Despite negative results of the study, we want to congratulate Saxena et al. for a beautifully conducted trial. Only RCTs can truly evaluate specific interventions such as the stylet slow-pull technique, and it is because of high-quality studies like this that EUS-FNA has been optimized and gained widespread use for the benefit of patients. The indications for interventional EUS are currently expanding rapidly, with several diagnostic and therapeutic procedures emerging. EUS-guided transluminal internal biliary drainage, through the needle confocal laser endomicroscopy of pancreatic cysts, and recently, also EUS-guided gastroentero anastomosis, are examples of such evolving techniques [10]. The evidence of the majority of these procedures consists mostly of retrospective noncomparative studies, with a strong likelihood of selection bias. In order to optimize the results of these developing techniques for patients, we want to emphasize the urgent need for solid well-powered RCTs, not only comparing the interventional EUS procedures with current standard of care, but also to evaluate specific techniques and accessories.

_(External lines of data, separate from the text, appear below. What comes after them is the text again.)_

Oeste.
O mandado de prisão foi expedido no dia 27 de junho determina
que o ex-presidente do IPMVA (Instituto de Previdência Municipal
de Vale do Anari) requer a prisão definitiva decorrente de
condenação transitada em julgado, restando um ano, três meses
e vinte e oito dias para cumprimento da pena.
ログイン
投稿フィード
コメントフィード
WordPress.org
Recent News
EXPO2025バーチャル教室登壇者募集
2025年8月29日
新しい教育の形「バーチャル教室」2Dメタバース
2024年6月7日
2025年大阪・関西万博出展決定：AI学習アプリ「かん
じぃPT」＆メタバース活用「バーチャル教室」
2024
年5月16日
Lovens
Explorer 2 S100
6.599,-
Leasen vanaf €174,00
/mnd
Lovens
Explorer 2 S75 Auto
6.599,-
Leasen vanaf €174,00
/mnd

Whereas EUS-FNA cytology of solid pancreatic lesions is fully sufficient when a diagnosis of malignancy is needed, several complex clinical conditions demand a more detailed analysis, which only histology can give. This might be the case with neuroendocrine lesions, autoimmune pancreatitis, lymphoma, subclassification of tumors, etc. In these cases, core biopsies are needed in order to achieve histological evaluation for subtyping. In addition, immunohistochemistry and genotyping may be required in the near future, both for individualized neoadjuvant treatment of pancreatic cancer and for tailored therapy in patients with inoperable or disseminated malignant disorders.

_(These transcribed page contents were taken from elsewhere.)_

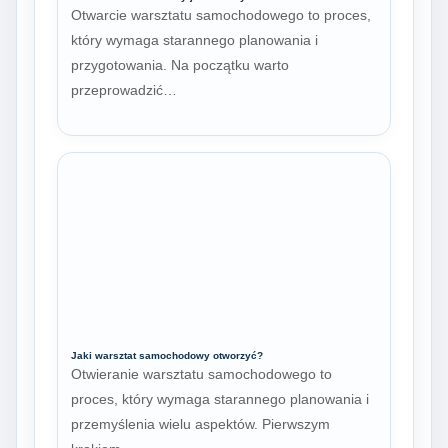
Otwarcie warsztatu samochodowego to proces,
który wymaga starannego planowania i
przygotowania. Na początku warto
przeprowadzić…
Jaki warsztat samochodowy otworzyć?
Otwieranie warsztatu samochodowego to
proces, który wymaga starannego planowania i
przemyślenia wielu aspektów. Pierwszym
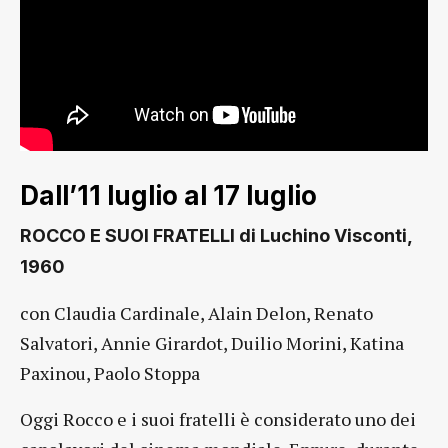
Dall’11 luglio al 17 luglio
ROCCO E SUOI FRATELLI di Luchino Visconti,
1960
con Claudia Cardinale, Alain Delon, Renato
Salvatori, Annie Girardot, Duilio Morini, Katina
Paxinou, Paolo Stoppa
Oggi Rocco e i suoi fratelli è considerato uno dei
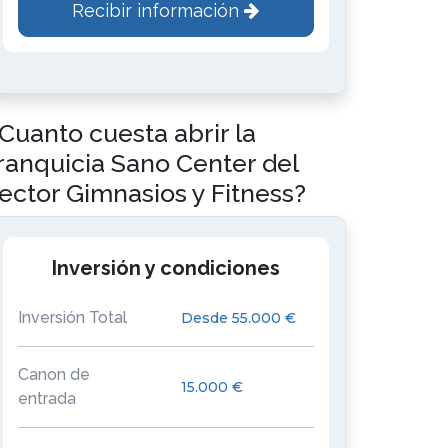
Recibir información
Cuanto cuesta abrir la
ranquicia Sano Center del
ector Gimnasios y Fitness?
Inversión y condiciones
Inversión Total
Desde 55.000 €
Canon de
15.000 €
entrada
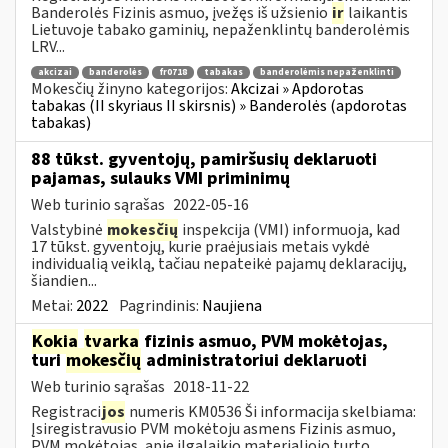
Banderolės Fizinis asmuo, įvežęs iš užsienio
ir
laikantis
Lietuvoje tabako gaminių, nepaženklintų banderolėmis
LRV...
akcizai
banderolės
fr0718
tabakas
banderolėmis nepaženklinti
Mokesčių žinyno kategorijos:
Akcizai » Apdorotas
tabakas (II skyriaus II skirsnis) » Banderolės (apdorotas
tabakas)
88 tūkst. gyventojų, pamiršusių deklaruoti
pajamas, sulauks VMI priminimų
Web turinio sąrašas
2022-05-16
Valstybinė
mokesčių
inspekcija (VMI) informuoja, kad
17 tūkst. gyventojų, kurie praėjusiais metais vykdė
individualią veiklą, tačiau nepateikė pajamų deklaracijų,
šiandien...
Metai:
2022
Pagrindinis:
Naujiena
Kokia
tvarka
fizinis asmuo, PVM mokėtojas,
turi
mokesčių
administratoriui deklaruoti
Web turinio sąrašas
2018-11-22
Registraci
jos
numeris KM0536 Ši informacija skelbiama:
Įsiregistravusio PVM mokėtoju asmens Fizinis asmuo,
PVM mokėtojas, apie ilgalaikio materialiojo turto...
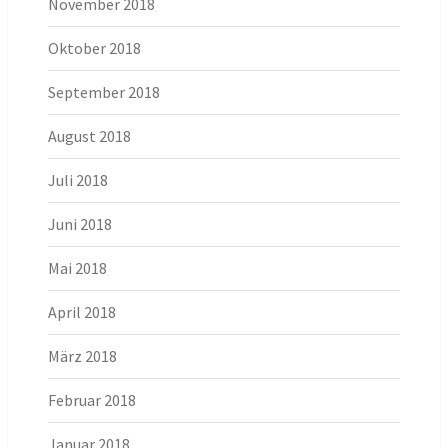
November 2018
Oktober 2018
September 2018
August 2018
Juli 2018
Juni 2018
Mai 2018
April 2018
März 2018
Februar 2018
Januar 2018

Several papers have evaluated novel needles and techniques with the aim of securing procurement of core specimens [11] [12]. At present, it is clear that a reverse beveled needle (ProCore; Wilson-Cook Medical Inc., Winston Salem, North Carolina, USA), promoted as a core needle, achieves neither a higher diagnostic sensitivity nor does it obtain more core specimens than a standard needle [6] [13]. Recently, a few other needles have been tested, demonstrating promising preliminary results. However, the few studies available at present are mostly of a retrospective nature and of low quality with a high risk of bias, and we believe that it is too early to finally conclude whether core tissue is better taken with these needles than with a standard needle. However, of note is a recent RCT by Bang et al., which assessed the 22-gauge Franseen fine-needle biopsy (FNB) needle (Acquire; Boston Scientific Corp.) vs. a standard 22-gauge needle for procurement of core biopsies from solid pancreatic lesions. The authors found that the median area of total tissue was 6.1 vs. 0.28 mm2, respectively (P < 0.001) [14]. Notably, immunohistochemistry was possible in 100 % vs. 68.3 %, respectively (P  < 0.001). In the study by Saxena et al., using standard needles, a core was obtained in 60.6 % in the slow-pull group and 46.7 % in the suction group [9], but other studies have shown higher procurement of tissue cores with standard needles [15]. Predictably, the wish for tissue acquired by EUS-FNA and EUS-FNB will steeply increase; hence, this is an area that needs further research, and currently special indications already warrant the need for new needle designs and techniques for sufficient tissue acquisition.

Further optimization of technical procedural issues with EUS-FNA of solid pancreatic lesions seems to have reached a plateau. Only further well-conducted studies will show whether new needle designs may optimize the diagnostic yield further. Only the future will show whether a 100 % sensitivity may be reached; however, the pancreas may not let us.